La Cassazione Civile, sez. III, con sentenza 26/09/2016 n° 18773 ha affrontato l’annoso problema del fermo tecnico del veicolo che abbia subito un incidente stradale.

Le riparazioni del veicolorichiedono tempo

Le riparazioni del veicolo richiedono tempo

Discostandosi dall’orientamento più risalente, il Collegio ha affermato di aderire e dare continuità al più recente orientamento, in via di consolidamento, secondo cui il danno da “fermo tecnico” del veicolo incidentato non è risarcibile in via equitativa – cui è possibile ricorrere solo ove sia certa l’esistenza dell’an – ove la parte non abbia provato di aver sostenuto di oneri e spese per procurarsi un veicolo sostitutivo, nè abbia fornito elementi (quali i costi assicurativi o la tassa di circolazione, sempre che la durata della riparazione non sia stata particolarmente breve, tale da rendere irrilevante l’entità di detti costi) idonei a determinare la misura del pregiudizio subito (tra le altre, Cass., 19 aprile 2013, n. 9626; Cass., 17 luglio 2015, n. 15089; Cass., 14 ottobre 2015, n. 20620).

Si tratta, infatti, di indirizzo consentaneo al principio per cui anche il danno da “fermo tecnico” non può considerarsi in re ipsa (come invece opinato dalla ricorrente), quale conseguenza automatica del sinistro e della indisponibilità del veicolo, ma deve, invece, essere allegato e dimostrato in ragione della effettiva perdita patita dal danneggiato, in consonanza con la norma di cui all’art. 1223 c.c.  (richiamata dall’art. 2056 c.c.).

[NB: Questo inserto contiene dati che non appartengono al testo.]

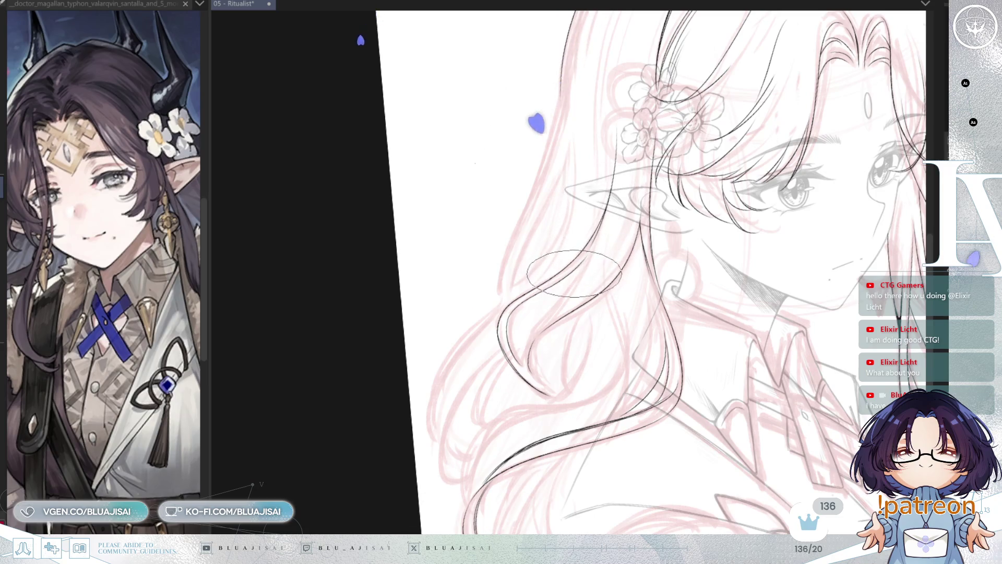
drag(580, 259, 528, 363)
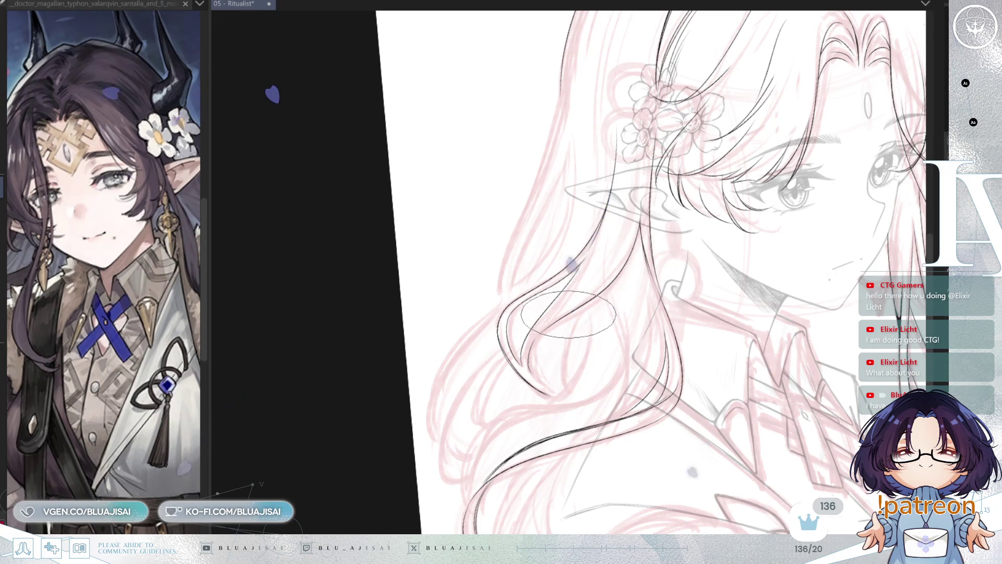
drag(569, 316, 568, 376)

Senza veicolo sostitutivo è difficile dimostrare il fermo tecnico

Senza veicolo sostitutivo è difficile dimostrare il fermo tecnico

Sicchè, è corretta la decisione del giudice di appello che ha escluso la risarcibilità di detto danno in ragione della rilevata rapida attuazione delle opere di riparazione del veicolo (4 giorni), senza che l’attrice avesse neppure allegato (prima ancora che dimostrato) di aver subito “un danno materiale emergente ulteriore a quello normalmente discendente dal bisogno di disporre le opere” anzidette.

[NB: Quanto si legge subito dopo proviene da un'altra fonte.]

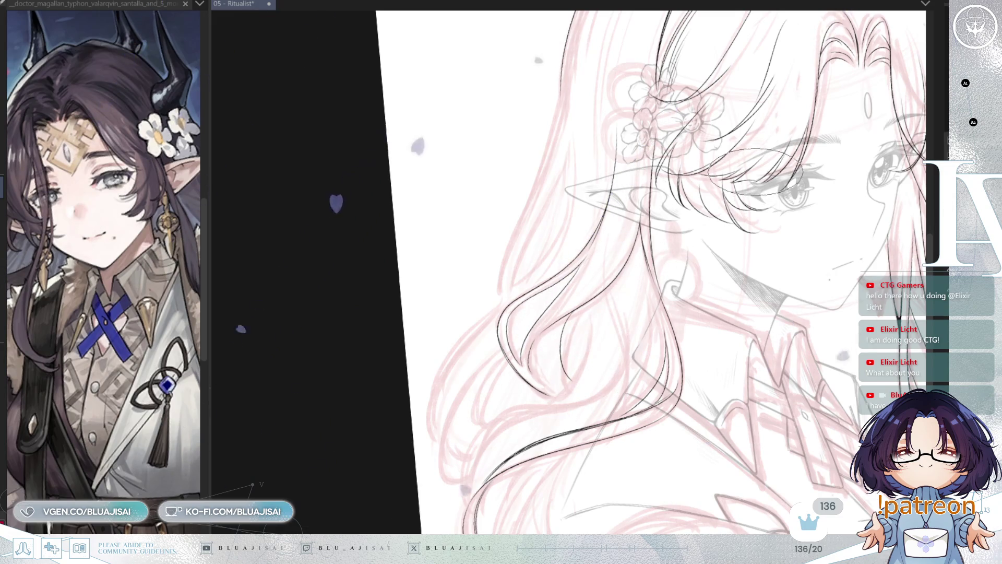
- Re-angle the canvas and cleanly redraw the curved hair line down the left side
key(ctrl+@)
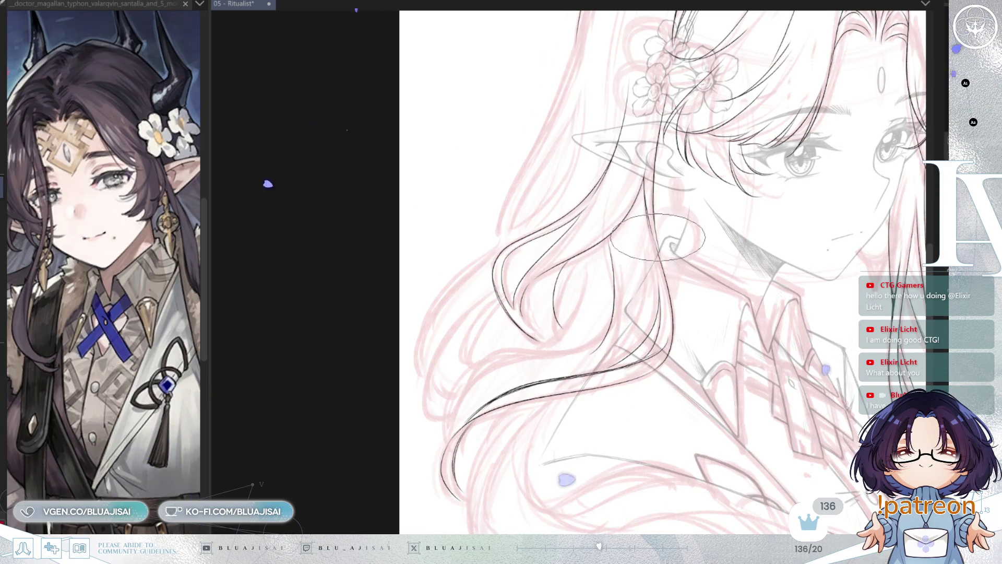
key(-)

In estrema sintesi, per ottenere il risarcimento del fermo tecnico è opportuno presentare una fattura per noleggio di un veicolo sostitutivo.

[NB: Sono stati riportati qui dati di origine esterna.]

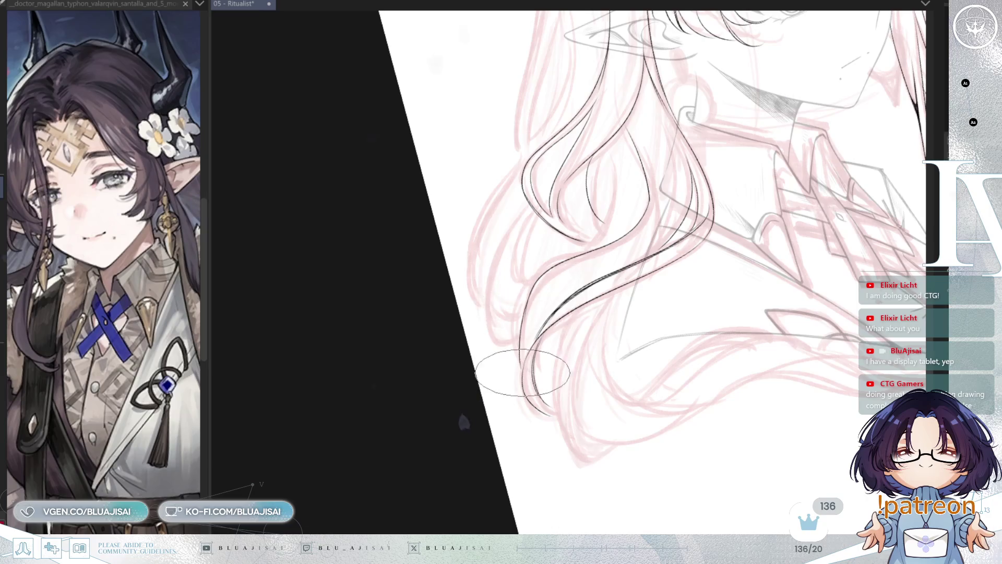
key(minus)
key(minus)
scroll(611, 230, up, 3)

Con l’unico rischio di non trovare accoglimento alla domanda, se il periodo delle riparazioni è stato molto breve.

Il fermo tecnico non va risarcito in automatico. Persiste in Cassazione il contrasto.

Il fermo tecnico del veicolo durante le riparazioni non sempre determina un danno da mancato utilizzo.

Il fermo tecnico del veicolo durante le riparazioni non sempre determina un danno da mancato utilizzo.

 

La Suprema Corte si è soffermata ancora una volta sul concetto di

fermo tecnico

del veicolo in riparazione e sulla risarcibilità del danno asseritamente derivante dal suo mancato utilizzo.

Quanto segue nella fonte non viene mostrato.